O Sr. Anibal Brandão cultuava há décadas a imagem de recatado viúvo e homem recolhido. Foi com perguntas sem respostas e algum assombro que os conhecidos e, principalmente, os familiares e amigos próximos acompanharam a sua brusca transformação. Repentinamente ele estava expansivo e ativo participante das rodas de conversa onde elas estivessem formadas. Todos observavam e calavam ante a falta de resposta para aquela mudança de comportamento. Não tardou muito para que a verdade aparecesse: uma jovem moça entrara na sua vida.
O Sr. Martinho Badeca, um dos amigos mais próximos, via apreensivo o amigo sentar nos bancos da Praça D. Feliciana, de mãos dadas com a aquela jovem que tinha idade de ser sua filha. Respeitosamente guardou em silêncio a sua estranheza, enquanto esperava o momento certo para abordar o amigo.

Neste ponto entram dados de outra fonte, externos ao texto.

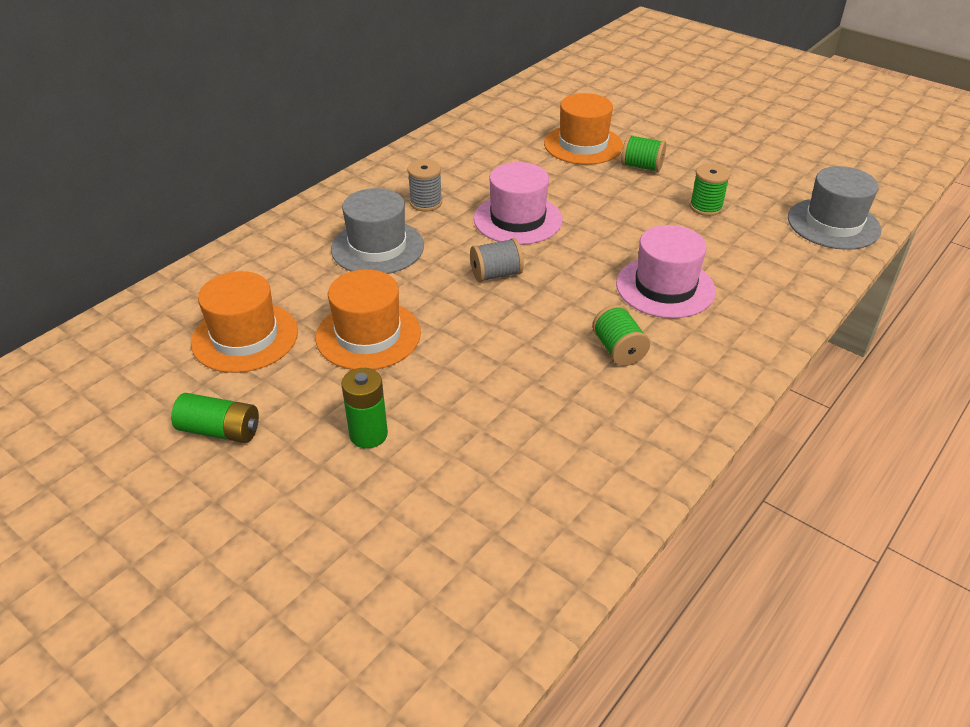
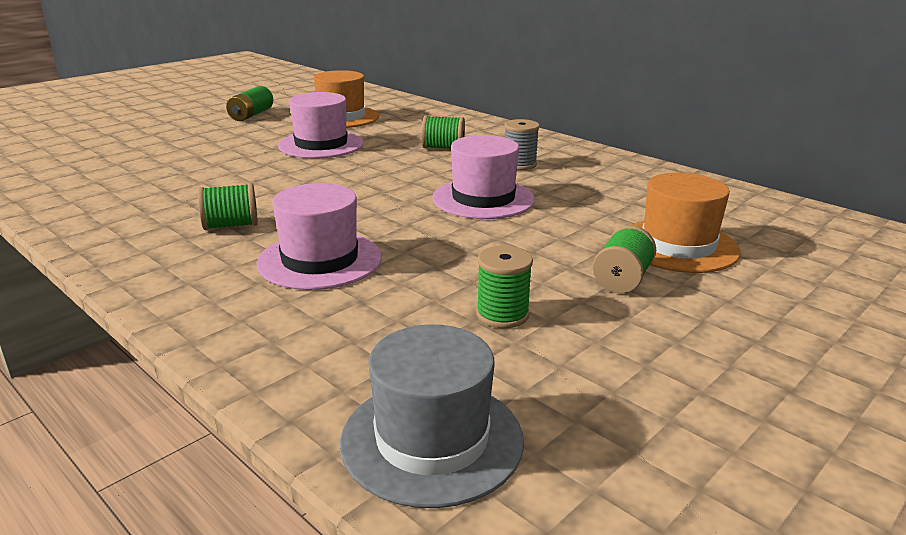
camera: 95 degrees right, 15 degrees down
orange hat [316,269,421,370] -> pink hat [278,92,364,158]
grey hat [331,188,424,274] -> green spool [421,115,465,149]
green battery [341,368,388,448] -> none
grey spool [470,238,524,282] -> none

Certo dia, Seu Anibal se chegou para uma conversa. E quando falou da nova situação, Seu Martinho se manteve em absoluto silêncio. O olhar distante, a mão esquerda pousada sobre o peito e a direita deslizando suave e lentamente sobre ela, como sempre fazia quando ouvia algo que o preocupava. Ouviu atento e impassível o amigo Anibal desfiar as suas razões:
-O amigo velho é testemunha que sempre respeitei a memória da minha falecida esposa. Mas agora sinto o peso da idade e da solidão. A velhice me diz que preciso de uma companhia. Encontrei uma moça da região do São Bento, que é trabalhadeira, bem limpinha, respeitadora e dedicada. Estou pensando seriamente em casar. O que você acha, amigo velho?

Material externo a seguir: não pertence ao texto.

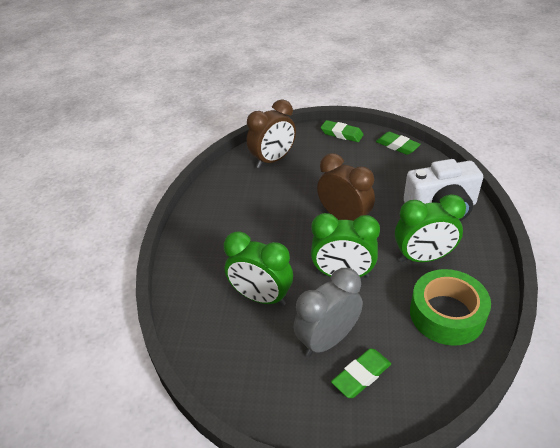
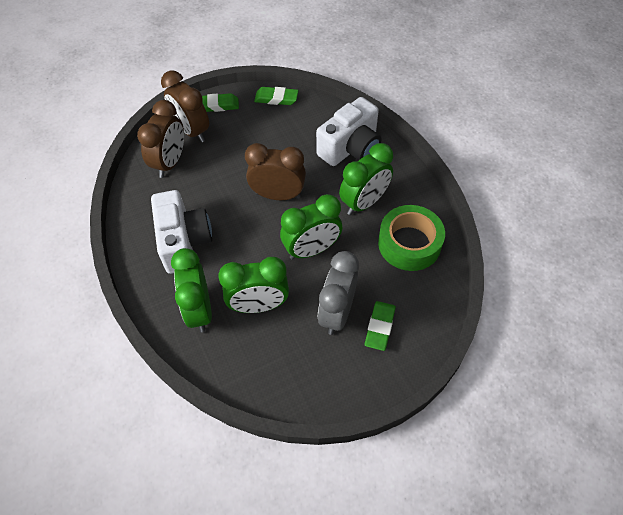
camera: 35 degrees left, 15 degrees up
none -> white camera [151,190,212,274]
none -> brown clock [161,70,209,142]
none -> green clock [171,248,212,332]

Sem alterar o semblante nem mudar de posição, Seu Martinho respondeu:
– Eu vejo seu casamento meu amigo, assim como quando a gente compra um sapato novo e ele tá um pouco apertado. A gente precisa dar pra outra pessoa calçar e amaciar pra só depois a gente usar.
Seu Anibal fechou a cara, se despediu e o casamento nunca aconteceu.